(Data records)
━━━━━━━━━━━━━━━━

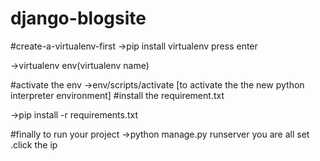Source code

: # django-blogsite

#create-a-virtualenv-first 
->pip install virtualenv    press enter


->virtualenv env(virtualenv name)

#activate the env
->env/scripts/activate  [to activate the the new python interpreter environment]
#install the requirement.txt

->pip install -r requirements.txt 

#finally to run your project
->python manage.py runserver
you are all set .click the ip 
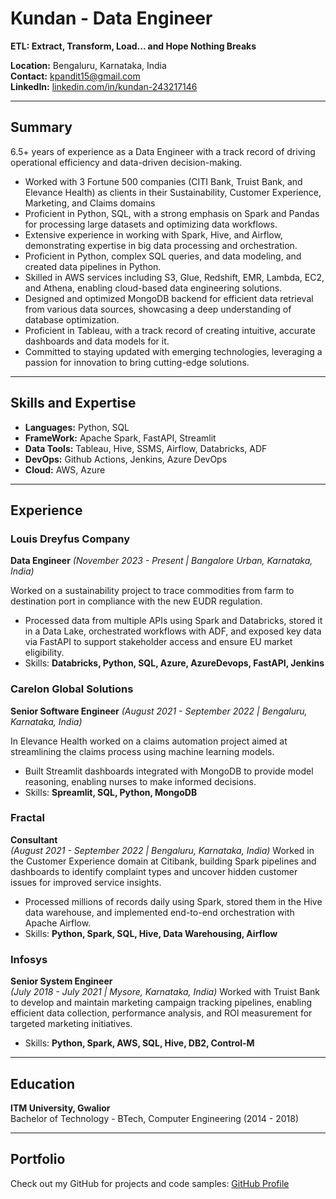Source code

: # Kundan - Data Engineer

__ETL: Extract, Transform, Load... and Hope Nothing Breaks__

__Location:__ Bengaluru, Karnataka, India  
__Contact:__ [kpandit15@gmail.com](mailto:kpandit15@gmail.com)  
__LinkedIn:__ [linkedin.com/in/kundan-243217146](https://www.linkedin.com/in/kundan-243217146)

---

## Summary
6.5+ years of experience as a Data Engineer with a track record of driving operational efficiency and data-driven decision-making.

- Worked with 3 Fortune 500 companies (CITI Bank, Truist Bank, and Elevance Health) as clients in their Sustainability, Customer Experience, Marketing, and Claims domains
- Proficient in Python, SQL, with a strong emphasis on Spark and Pandas for processing large datasets and optimizing data workflows.
- Extensive experience in working with Spark, Hive, and Airflow, demonstrating expertise in big data processing and orchestration.
- Proficient in Python, complex SQL queries, and data modeling, and created data pipelines in Python.
- Skilled in AWS services including S3, Glue, Redshift, EMR, Lambda, EC2, and Athena, enabling cloud-based data engineering solutions.
- Designed and optimized MongoDB backend for efficient data retrieval from various data sources, showcasing a deep understanding of database optimization.
- Proficient in Tableau, with a track record of creating intuitive, accurate dashboards and data models for it.
- Committed to staying updated with emerging technologies, leveraging a passion for innovation to bring cutting-edge
solutions.
---

## Skills and Expertise
- __Languages:__ Python, SQL
- __FrameWork:__ Apache Spark, FastAPI, Streamlit
- __Data Tools:__ Tableau, Hive, SSMS, Airflow, Databricks, ADF
- __DevOps:__ Github Actions, Jenkins, Azure DevOps
- __Cloud:__ AWS, Azure


---

## Experience

### __Louis Dreyfus Company__
__Data Engineer__
_(November 2023 - Present | Bangalore Urban, Karnataka, India)_

Worked on a sustainability project to trace commodities from farm to destination port in compliance with the new EUDR
regulation.
- Processed data from multiple APIs using Spark and Databricks, stored it in a Data Lake, orchestrated workflows with
ADF, and exposed key data via FastAPI to support stakeholder access and ensure EU market eligibility.
- Skills: __Databricks, Python, SQL, Azure, AzureDevops, FastAPI, Jenkins__

### __Carelon Global Solutions__
__Senior Software Engineer__
_(August 2021 - September 2022 | Bengaluru, Karnataka, India)_

In Elevance Health worked on a claims automation project aimed at streamlining the claims process using machine
learning models.
- Built Streamlit dashboards integrated with MongoDB to provide model reasoning, enabling nurses to make informed
decisions.
- Skills: __Spreamlit, SQL, Python, MongoDB__

### __Fractal__
__Consultant__  
_(August 2021 - September 2022 | Bengaluru, Karnataka, India)_
Worked in the Customer Experience domain at Citibank, building Spark pipelines and dashboards to identify complaint
types and uncover hidden customer issues for improved service insights.
- Processed millions of records daily using Spark, stored them in the Hive data warehouse, and implemented end-to-end
orchestration with Apache Airflow.
- Skills: __Python, Spark, SQL, Hive, Data Warehousing, Airflow__

### __Infosys__
__Senior System Engineer__  
_(July 2018 - July 2021 | Mysore, Karnataka, India)_ 
Worked with Truist Bank to develop and maintain marketing campaign tracking pipelines, enabling efficient data
collection, performance analysis, and ROI measurement for targeted marketing initiatives.
- Skills: __Python, Spark, AWS, SQL, Hive, DB2, Control-M__

---

## Education
__ITM University, Gwalior__  
Bachelor of Technology - BTech, Computer Engineering (2014 - 2018)

---

## Portfolio

Check out my GitHub for projects and code samples: [GitHub Profile](#)

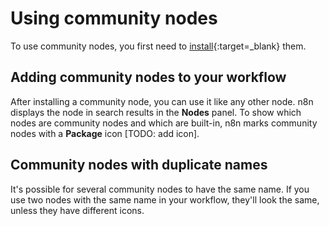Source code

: # Using community nodes

To use community nodes, you first need to [install](/integrations/community-nodes/installation/){:target=_blank} them.

## Adding community nodes to your workflow

After installing a community node, you can use it like any other node. n8n displays the node in search results in the **Nodes** panel. To show which nodes are community nodes and which are built-in, n8n marks community nodes with a **Package** icon [TODO: add icon].

## Community nodes with duplicate names

It's possible for several community nodes to have the same name. If you use two nodes with the same name in your workflow, they'll look the same, unless they have different icons.


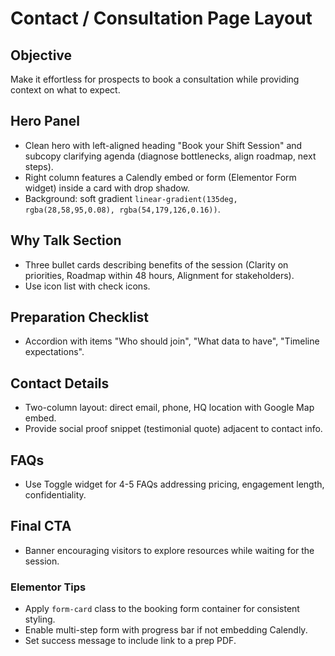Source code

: # Contact / Consultation Page Layout

## Objective
Make it effortless for prospects to book a consultation while providing context on what to expect.

## Hero Panel
* Clean hero with left-aligned heading "Book your Shift Session" and subcopy clarifying agenda (diagnose bottlenecks, align roadmap, next steps).
* Right column features a Calendly embed or form (Elementor Form widget) inside a card with drop shadow.
* Background: soft gradient `linear-gradient(135deg, rgba(28,58,95,0.08), rgba(54,179,126,0.16))`.

## Why Talk Section
* Three bullet cards describing benefits of the session (Clarity on priorities, Roadmap within 48 hours, Alignment for stakeholders).
* Use icon list with check icons.

## Preparation Checklist
* Accordion with items "Who should join", "What data to have", "Timeline expectations".

## Contact Details
* Two-column layout: direct email, phone, HQ location with Google Map embed.
* Provide social proof snippet (testimonial quote) adjacent to contact info.

## FAQs
* Use Toggle widget for 4-5 FAQs addressing pricing, engagement length, confidentiality.

## Final CTA
* Banner encouraging visitors to explore resources while waiting for the session.

### Elementor Tips
* Apply `form-card` class to the booking form container for consistent styling.
* Enable multi-step form with progress bar if not embedding Calendly.
* Set success message to include link to a prep PDF.
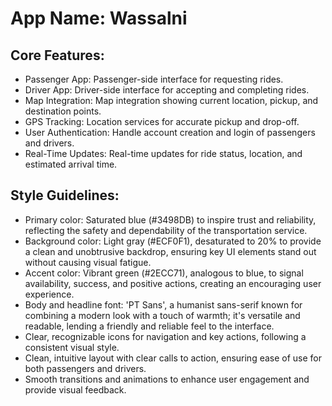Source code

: # **App Name**: Wassalni

## Core Features:

- Passenger App: Passenger-side interface for requesting rides.
- Driver App: Driver-side interface for accepting and completing rides.
- Map Integration: Map integration showing current location, pickup, and destination points.
- GPS Tracking: Location services for accurate pickup and drop-off.
- User Authentication: Handle account creation and login of passengers and drivers.
- Real-Time Updates: Real-time updates for ride status, location, and estimated arrival time.

## Style Guidelines:

- Primary color: Saturated blue (#3498DB) to inspire trust and reliability, reflecting the safety and dependability of the transportation service.
- Background color: Light gray (#ECF0F1), desaturated to 20% to provide a clean and unobtrusive backdrop, ensuring key UI elements stand out without causing visual fatigue.
- Accent color: Vibrant green (#2ECC71), analogous to blue, to signal availability, success, and positive actions, creating an encouraging user experience.
- Body and headline font: 'PT Sans', a humanist sans-serif known for combining a modern look with a touch of warmth; it's versatile and readable, lending a friendly and reliable feel to the interface.
- Clear, recognizable icons for navigation and key actions, following a consistent visual style.
- Clean, intuitive layout with clear calls to action, ensuring ease of use for both passengers and drivers.
- Smooth transitions and animations to enhance user engagement and provide visual feedback.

━━━━━━━━━━━━━━━━

### Task directions
Count every line in the data where the string "Tableau" occurs. Give nothing except the number.

### Task solution
2